**** The data
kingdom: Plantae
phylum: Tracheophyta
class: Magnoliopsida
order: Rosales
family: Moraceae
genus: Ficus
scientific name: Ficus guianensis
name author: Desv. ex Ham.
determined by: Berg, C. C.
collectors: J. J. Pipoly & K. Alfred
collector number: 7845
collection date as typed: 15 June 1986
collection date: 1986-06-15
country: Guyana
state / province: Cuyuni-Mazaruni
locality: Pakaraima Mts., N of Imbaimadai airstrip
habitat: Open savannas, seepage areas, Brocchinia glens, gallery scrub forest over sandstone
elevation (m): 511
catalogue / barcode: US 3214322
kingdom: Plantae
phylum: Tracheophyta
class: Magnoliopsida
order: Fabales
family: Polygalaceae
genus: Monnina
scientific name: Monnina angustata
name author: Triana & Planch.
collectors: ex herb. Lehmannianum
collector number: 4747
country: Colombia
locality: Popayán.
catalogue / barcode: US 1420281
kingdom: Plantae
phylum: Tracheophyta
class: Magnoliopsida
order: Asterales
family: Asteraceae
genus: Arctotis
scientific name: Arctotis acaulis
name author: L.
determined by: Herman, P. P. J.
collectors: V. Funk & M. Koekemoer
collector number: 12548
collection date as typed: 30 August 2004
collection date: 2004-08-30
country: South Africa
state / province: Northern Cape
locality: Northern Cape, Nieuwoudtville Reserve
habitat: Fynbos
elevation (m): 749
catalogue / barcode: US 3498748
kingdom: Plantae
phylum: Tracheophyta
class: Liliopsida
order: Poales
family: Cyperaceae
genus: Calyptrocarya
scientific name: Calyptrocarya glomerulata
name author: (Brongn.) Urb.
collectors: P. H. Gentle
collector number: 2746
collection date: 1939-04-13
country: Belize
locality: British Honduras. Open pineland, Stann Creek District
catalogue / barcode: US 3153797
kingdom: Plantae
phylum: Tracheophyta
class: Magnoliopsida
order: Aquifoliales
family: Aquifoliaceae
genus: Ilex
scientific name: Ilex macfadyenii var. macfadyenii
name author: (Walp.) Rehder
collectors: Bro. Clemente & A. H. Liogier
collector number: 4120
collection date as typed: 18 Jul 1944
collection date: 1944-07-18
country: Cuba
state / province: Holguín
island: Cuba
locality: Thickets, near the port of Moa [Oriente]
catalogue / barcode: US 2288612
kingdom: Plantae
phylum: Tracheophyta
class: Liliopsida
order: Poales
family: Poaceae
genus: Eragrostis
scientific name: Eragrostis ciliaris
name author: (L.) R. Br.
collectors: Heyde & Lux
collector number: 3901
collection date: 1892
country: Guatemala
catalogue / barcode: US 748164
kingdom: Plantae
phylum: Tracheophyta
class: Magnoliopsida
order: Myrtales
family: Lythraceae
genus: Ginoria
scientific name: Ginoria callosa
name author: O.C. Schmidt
********
What is required -
Copy the data above word for word, beginning with the line containing "scientific name: Ficus guianensis" and continuing through the line containing "collection date as typed: 30 August 2004".

Reply -
scientific name: Ficus guianensis
name author: Desv. ex Ham.
determined by: Berg, C. C.
collectors: J. J. Pipoly & K. Alfred
collector number: 7845
collection date as typed: 15 June 1986
collection date: 1986-06-15
country: Guyana
state / province: Cuyuni-Mazaruni
locality: Pakaraima Mts., N of Imbaimadai airstrip
habitat: Open savannas, seepage areas, Brocchinia glens, gallery scrub forest over sandstone
elevation (m): 511
catalogue / barcode: US 3214322
kingdom: Plantae
phylum: Tracheophyta
class: Magnoliopsida
order: Fabales
family: Polygalaceae
genus: Monnina
scientific name: Monnina angustata
name author: Triana & Planch.
collectors: ex herb. Lehmannianum
collector number: 4747
country: Colombia
locality: Popayán.
catalogue / barcode: US 1420281
kingdom: Plantae
phylum: Tracheophyta
class: Magnoliopsida
order: Asterales
family: Asteraceae
genus: Arctotis
scientific name: Arctotis acaulis
name author: L.
determined by: Herman, P. P. J.
collectors: V. Funk & M. Koekemoer
collector number: 12548
collection date as typed: 30 August 2004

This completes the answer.